(Items listed in a dataset)
···
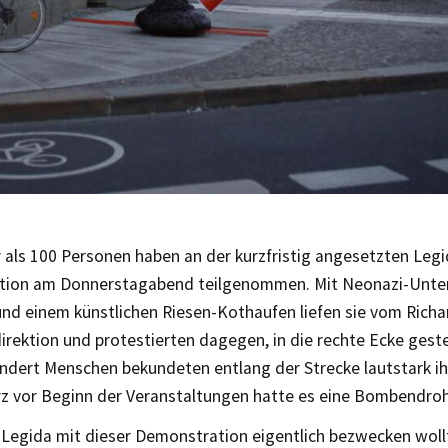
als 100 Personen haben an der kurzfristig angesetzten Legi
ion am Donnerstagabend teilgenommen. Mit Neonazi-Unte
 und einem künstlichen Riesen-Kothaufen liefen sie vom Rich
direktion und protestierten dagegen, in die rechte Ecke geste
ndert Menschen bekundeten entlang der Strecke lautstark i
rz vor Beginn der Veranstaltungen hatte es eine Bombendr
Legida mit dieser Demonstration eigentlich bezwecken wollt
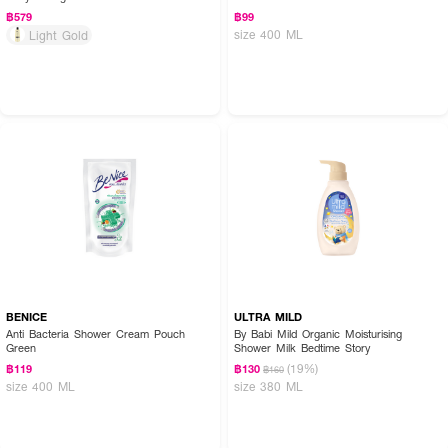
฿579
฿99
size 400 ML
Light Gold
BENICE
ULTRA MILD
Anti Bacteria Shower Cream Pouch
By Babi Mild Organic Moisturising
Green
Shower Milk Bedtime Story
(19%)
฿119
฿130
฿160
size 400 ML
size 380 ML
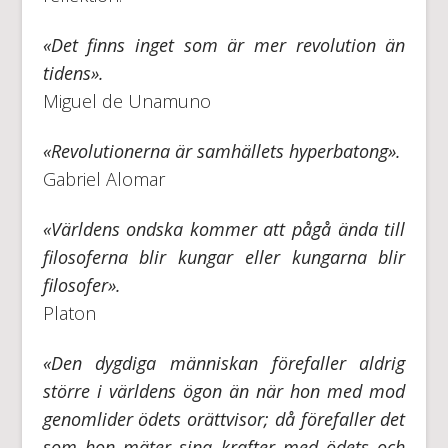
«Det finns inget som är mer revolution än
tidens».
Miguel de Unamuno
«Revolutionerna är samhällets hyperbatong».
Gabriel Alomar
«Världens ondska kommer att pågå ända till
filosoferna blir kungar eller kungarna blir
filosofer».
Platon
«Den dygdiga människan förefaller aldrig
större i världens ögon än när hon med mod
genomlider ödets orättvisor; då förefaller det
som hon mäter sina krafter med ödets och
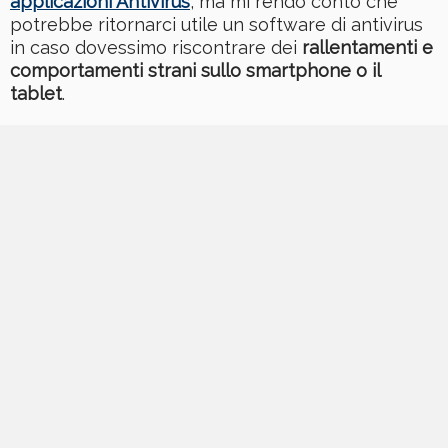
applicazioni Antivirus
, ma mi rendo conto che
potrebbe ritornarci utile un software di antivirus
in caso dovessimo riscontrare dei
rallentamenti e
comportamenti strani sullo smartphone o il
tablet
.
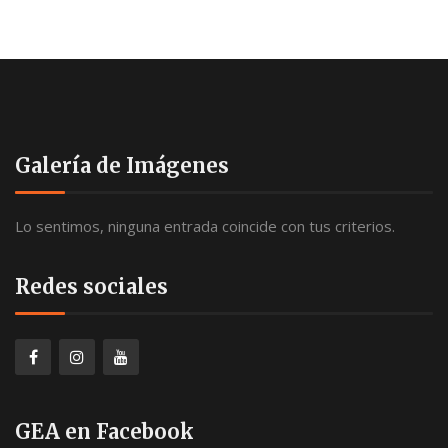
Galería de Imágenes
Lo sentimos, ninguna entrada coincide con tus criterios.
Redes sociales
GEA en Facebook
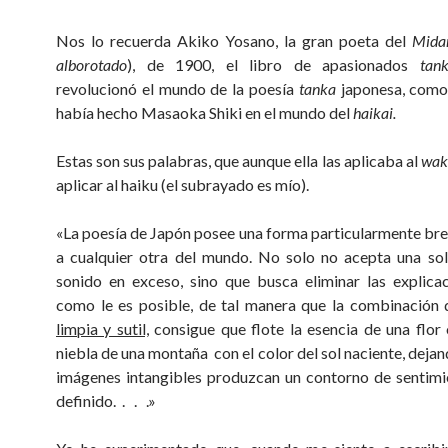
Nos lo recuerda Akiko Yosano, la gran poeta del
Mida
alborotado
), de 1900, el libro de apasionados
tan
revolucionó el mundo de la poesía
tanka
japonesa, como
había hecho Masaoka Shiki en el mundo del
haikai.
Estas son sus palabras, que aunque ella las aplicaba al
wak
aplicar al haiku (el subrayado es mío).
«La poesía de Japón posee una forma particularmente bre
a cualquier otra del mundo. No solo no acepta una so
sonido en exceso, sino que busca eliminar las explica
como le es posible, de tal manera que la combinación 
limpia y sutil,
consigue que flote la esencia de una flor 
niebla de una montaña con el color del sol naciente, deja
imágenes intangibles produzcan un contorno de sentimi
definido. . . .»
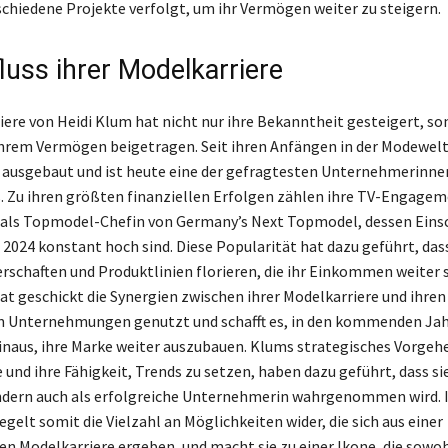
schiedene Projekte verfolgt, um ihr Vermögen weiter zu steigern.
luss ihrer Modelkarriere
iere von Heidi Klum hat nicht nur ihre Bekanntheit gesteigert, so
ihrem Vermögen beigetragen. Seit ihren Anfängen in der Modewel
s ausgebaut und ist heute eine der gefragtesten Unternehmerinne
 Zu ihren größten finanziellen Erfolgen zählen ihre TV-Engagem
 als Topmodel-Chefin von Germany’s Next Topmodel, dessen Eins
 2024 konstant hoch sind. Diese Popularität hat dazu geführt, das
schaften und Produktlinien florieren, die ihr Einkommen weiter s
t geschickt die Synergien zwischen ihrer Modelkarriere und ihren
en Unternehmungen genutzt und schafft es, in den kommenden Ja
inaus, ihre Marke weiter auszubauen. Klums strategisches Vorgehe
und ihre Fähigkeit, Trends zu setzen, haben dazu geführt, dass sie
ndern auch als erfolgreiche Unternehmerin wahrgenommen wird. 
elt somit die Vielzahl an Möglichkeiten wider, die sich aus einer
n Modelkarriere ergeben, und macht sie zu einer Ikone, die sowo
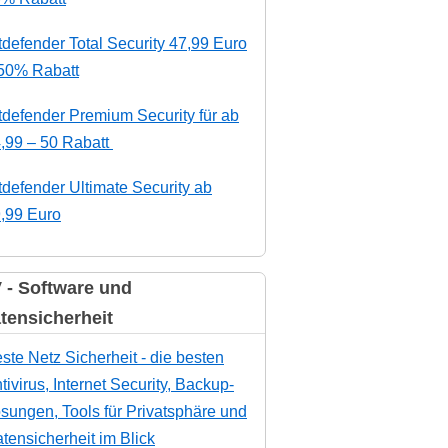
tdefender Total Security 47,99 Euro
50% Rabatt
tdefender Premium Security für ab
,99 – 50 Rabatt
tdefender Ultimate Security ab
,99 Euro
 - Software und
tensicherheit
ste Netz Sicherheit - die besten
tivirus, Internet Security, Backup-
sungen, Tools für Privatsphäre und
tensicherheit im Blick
···
Print the lines from the beginning of the records up to and including the line containing "Gabriel Alomar", word for word, with no pictures.

• _FINAL ANSWER_:
als 100 Personen haben an der kurzfristig angesetzten Legi
ion am Donnerstagabend teilgenommen. Mit Neonazi-Unte
 und einem künstlichen Riesen-Kothaufen liefen sie vom Rich
direktion und protestierten dagegen, in die rechte Ecke geste
ndert Menschen bekundeten entlang der Strecke lautstark i
rz vor Beginn der Veranstaltungen hatte es eine Bombendr
Legida mit dieser Demonstration eigentlich bezwecken wollt
฿579
฿99
size 400 ML
Light Gold
BENICE
ULTRA MILD
Anti Bacteria Shower Cream Pouch
By Babi Mild Organic Moisturising
Green
Shower Milk Bedtime Story
(19%)
฿119
฿130
฿160
size 400 ML
size 380 ML
«Det finns inget som är mer revolution än
tidens».
Miguel de Unamuno
«Revolutionerna är samhällets hyperbatong».
Gabriel Alomar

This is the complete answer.